> Ausgewählter Auszug:

☆ ☆ ☆ ☆

# Limitierte DVD / Blu Ray Boxen



## Westfale_09 (30. Oktober 2011)

Hallo Leute,


da ich noch ein Freund von guten und limitierten DVD Boxen bin, würde es mich mal interessieren, was ihr so für Schätzchen habt.

Ich fange mal an: 

Scarface Collectors Box (Auf 3000 Begrenzt)
Stromberg Aktenordner (Staffel 1 &2)
Beverly Hills Cop Box (In in der Blechdose)
Die Bourne Akte 
Men in Black Collectors
Stromberg Staffel 4 Limited Edition


Es ist zwar nicht viel, aber es sind besondere Boxen  

Was habt ihr so an *besonderen* Boxen?


----------



## RapToX (30. Oktober 2011)

der herr der ringe trilogie (extended edition mit ring)
hellboy 2 (collector's set)
king of queens superbox (nr. 05796 von 20000)
machete (limited editon figurine giftset)
matrix (ultimate collection)

das wären mal so die besonderen boxen, die ich hier rumstehen hab.


----------



## Westfale_09 (30. Oktober 2011)

Wie ist das Giftset von Machete? Lohnt sich der Kauf? Weil ich war am Überlegen


----------



## Dr Bakterius (30. Oktober 2011)

Hm gut so wertvolles Zeugs habe ich wohl nicht zu bieten.
DVD:
Alone in the Dark Limited Edition Directors Cut Steel Book
Hellboy Directors Cut ( Triple DVD )
sowie diverse ausgefallene Versionen von DVDs aus dem Verleih wie zb Blade I, Crank, Saw VI oder John Rambo usw.
Auf BR ist es eigendlich nur die Avatar Extendet Collectors Edition.

☆ ☆ ☆ ☆

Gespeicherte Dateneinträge
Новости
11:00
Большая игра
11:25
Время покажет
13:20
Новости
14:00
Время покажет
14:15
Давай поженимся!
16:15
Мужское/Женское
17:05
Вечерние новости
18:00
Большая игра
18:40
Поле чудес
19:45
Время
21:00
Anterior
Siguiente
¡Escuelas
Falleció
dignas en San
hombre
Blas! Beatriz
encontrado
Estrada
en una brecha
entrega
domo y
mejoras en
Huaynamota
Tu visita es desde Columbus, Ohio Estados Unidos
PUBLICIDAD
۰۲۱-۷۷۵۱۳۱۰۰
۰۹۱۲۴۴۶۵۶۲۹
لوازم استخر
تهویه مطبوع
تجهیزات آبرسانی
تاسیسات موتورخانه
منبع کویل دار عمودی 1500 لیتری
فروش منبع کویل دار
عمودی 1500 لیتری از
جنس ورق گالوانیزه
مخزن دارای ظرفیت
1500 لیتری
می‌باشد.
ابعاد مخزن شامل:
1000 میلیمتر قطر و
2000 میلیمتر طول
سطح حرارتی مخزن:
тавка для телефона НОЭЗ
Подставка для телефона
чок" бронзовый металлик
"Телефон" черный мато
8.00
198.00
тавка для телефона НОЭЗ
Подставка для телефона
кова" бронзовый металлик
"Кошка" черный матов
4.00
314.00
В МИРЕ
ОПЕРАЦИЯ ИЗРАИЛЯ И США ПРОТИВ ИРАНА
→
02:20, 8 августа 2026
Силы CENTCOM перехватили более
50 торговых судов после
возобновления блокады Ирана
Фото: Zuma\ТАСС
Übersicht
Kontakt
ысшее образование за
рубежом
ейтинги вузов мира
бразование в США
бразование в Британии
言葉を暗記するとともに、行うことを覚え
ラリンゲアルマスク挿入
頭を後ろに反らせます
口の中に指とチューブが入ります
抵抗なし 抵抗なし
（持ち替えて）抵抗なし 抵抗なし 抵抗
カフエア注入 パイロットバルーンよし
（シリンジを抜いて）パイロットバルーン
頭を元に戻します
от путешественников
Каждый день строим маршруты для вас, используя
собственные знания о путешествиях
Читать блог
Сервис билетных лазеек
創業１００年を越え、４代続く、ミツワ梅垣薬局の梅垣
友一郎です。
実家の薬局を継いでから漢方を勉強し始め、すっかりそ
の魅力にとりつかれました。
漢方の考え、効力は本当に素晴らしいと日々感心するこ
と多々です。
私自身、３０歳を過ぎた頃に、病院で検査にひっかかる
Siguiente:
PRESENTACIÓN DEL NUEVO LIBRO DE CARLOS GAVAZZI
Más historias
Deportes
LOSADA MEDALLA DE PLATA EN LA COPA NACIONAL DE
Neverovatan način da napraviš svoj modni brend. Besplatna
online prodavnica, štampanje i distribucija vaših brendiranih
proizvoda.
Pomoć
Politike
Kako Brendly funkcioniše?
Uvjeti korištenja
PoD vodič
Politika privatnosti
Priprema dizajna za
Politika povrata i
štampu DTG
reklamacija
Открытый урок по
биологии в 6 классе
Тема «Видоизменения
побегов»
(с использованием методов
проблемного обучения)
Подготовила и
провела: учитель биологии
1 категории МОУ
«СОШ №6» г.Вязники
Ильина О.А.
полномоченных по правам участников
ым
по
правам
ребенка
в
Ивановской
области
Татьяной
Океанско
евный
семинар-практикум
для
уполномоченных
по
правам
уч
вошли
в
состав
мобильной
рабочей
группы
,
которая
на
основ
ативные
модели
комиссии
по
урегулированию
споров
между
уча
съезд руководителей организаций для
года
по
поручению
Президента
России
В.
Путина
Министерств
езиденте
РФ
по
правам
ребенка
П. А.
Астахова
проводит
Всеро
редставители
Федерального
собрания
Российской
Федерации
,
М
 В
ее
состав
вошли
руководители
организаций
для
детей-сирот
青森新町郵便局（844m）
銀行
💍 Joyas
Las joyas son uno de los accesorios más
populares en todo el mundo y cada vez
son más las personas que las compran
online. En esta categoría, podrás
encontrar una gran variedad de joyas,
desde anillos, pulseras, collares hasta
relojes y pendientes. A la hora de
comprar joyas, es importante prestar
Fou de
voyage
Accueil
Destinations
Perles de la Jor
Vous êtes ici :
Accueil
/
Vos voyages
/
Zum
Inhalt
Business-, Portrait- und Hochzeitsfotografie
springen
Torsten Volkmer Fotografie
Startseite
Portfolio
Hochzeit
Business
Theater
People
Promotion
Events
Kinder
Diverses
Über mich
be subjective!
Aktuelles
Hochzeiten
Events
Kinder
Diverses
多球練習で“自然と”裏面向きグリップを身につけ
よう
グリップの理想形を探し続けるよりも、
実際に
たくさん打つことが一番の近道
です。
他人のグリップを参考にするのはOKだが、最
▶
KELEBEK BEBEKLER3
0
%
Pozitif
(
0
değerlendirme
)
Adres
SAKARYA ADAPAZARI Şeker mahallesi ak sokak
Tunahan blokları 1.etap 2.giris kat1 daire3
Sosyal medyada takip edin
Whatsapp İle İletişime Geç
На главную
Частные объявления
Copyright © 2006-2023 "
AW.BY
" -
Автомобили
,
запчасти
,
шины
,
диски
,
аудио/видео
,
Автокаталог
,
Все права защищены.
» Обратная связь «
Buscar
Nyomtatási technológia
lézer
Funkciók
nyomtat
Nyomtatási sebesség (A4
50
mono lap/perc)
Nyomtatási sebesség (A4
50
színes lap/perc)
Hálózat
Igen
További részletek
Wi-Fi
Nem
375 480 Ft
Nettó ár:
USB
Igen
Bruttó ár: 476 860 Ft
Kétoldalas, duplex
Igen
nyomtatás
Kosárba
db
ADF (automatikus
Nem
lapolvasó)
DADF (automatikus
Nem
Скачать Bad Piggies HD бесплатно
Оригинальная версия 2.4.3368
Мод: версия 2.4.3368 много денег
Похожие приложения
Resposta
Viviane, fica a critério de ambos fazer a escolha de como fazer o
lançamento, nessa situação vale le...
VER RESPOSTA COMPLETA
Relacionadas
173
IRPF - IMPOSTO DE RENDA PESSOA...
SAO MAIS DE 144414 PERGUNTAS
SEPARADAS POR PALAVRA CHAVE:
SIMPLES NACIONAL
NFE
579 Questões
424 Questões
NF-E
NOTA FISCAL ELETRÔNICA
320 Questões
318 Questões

☆ ☆ ☆ ☆

> Arbeitsauftrag: Gib aus dem Forenthread über limitierte DVD- und Blu-ray-Boxen den Abschnitt zwischen „## Dr Bakterius“ und „Extendet Collectors Edition.“ einschließlich wörtlich wieder.

> Antwort:
## Dr Bakterius (30. Oktober 2011)

Hm gut so wertvolles Zeugs habe ich wohl nicht zu bieten.
DVD:
Alone in the Dark Limited Edition Directors Cut Steel Book
Hellboy Directors Cut ( Triple DVD )
sowie diverse ausgefallene Versionen von DVDs aus dem Verleih wie zb Blade I, Crank, Saw VI oder John Rambo usw.
Auf BR ist es eigendlich nur die Avatar Extendet Collectors Edition.